Applications submitted to the Transformative Breast Cancer Consortium Award must include the following:

·        Research that includes truly innovative and brand-new paradigm shifting work in breast cancer that will address vital issues in a unique way. The issues may be one (or more) of the FY21 BCRP Overarching Challenges or, with justification, may be a different issue that meets the intent of the award mechanism and addresses the mission of ending breast cancer. If the application identifies a different fundamental issue, it must be coupled with at least one of the FY21 BCRP Overarching Challenges.

·        Research that includes different disciplines that come together to address ending breast cancer with an ecologic approach. The consortium’s proposed research must look at all aspects of the disease and bring together these different perspectives into one overarching plan for a deep, definitive dive into the FY21 BCRP Overarching Challenge(s) or other fundamental issue identified in the application. The plan also should include issues related to the hypothesis that have not been previously addressed or answered.

·        A plan that describes in detail the integration across the consortium in all aspects, including administration, logistics, and substance. Applications must describe the substantive integration across and among teams that are necessary for the work. The required communication plan and administrative management plan will not suffice to show integration, nor will identifying individual team members who will cross teams. A detailed explanation of the substantive research processes that will be integrated is required.
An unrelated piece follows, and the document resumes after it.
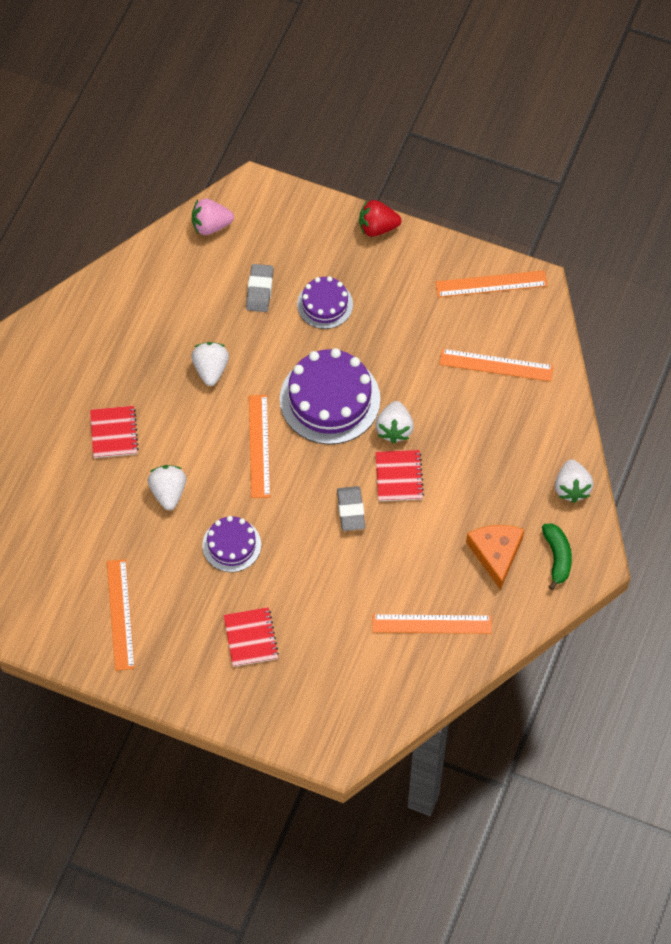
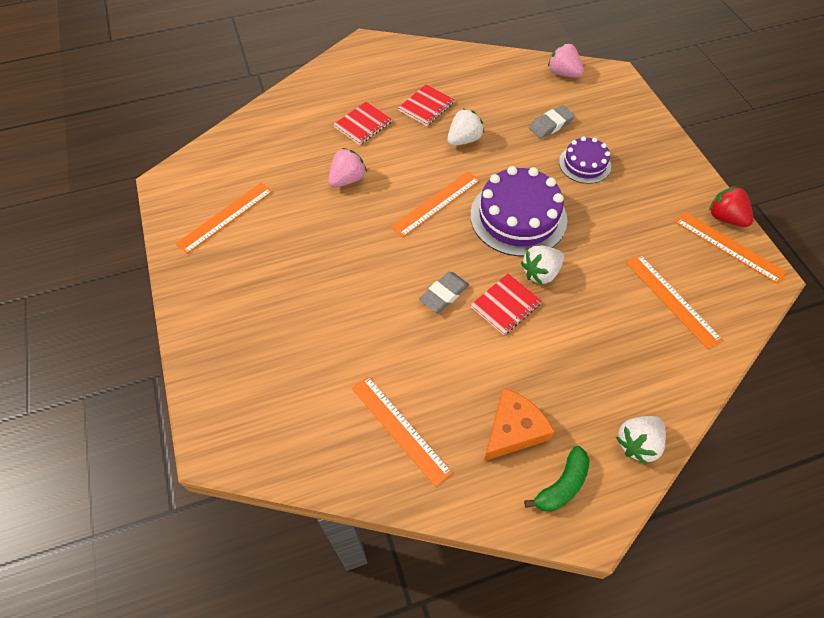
camera: 50 degrees right, 5 degrees down
(168, 492) = (347, 179): white strawberry -> pink strawberry
(231, 545) = (341, 242): purple cake -> none
(251, 638) = (273, 307): red notebook -> red notebook (426, 106)
(377, 227) = (676, 151): red strawberry -> red strawberry (725, 218)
Synergistic, highly integrated, multidisciplinary, and multi-institutional research teams of leading scientists, clinicians, and consumer advocates must be assembled into a consortium to address a major problem in a way that could not be accomplished by a single investigator or group. While the teams are made up of different groups, each with its own Principal Investigator (PI), the teams must be working on the major problem identified in the Transformative Breast Cancer Consortium Award application and under the leadership of the Consortium Director. The research proposed in Transformative Breast Cancer Consortium Award applications may include phase 1 clinical trials and collaborations with pharmaceutical or biotechnology industry scientists and/or companies, as appropriate. However, a clinical trial is not required, and the primary thrust of the application should not be a clinical trial.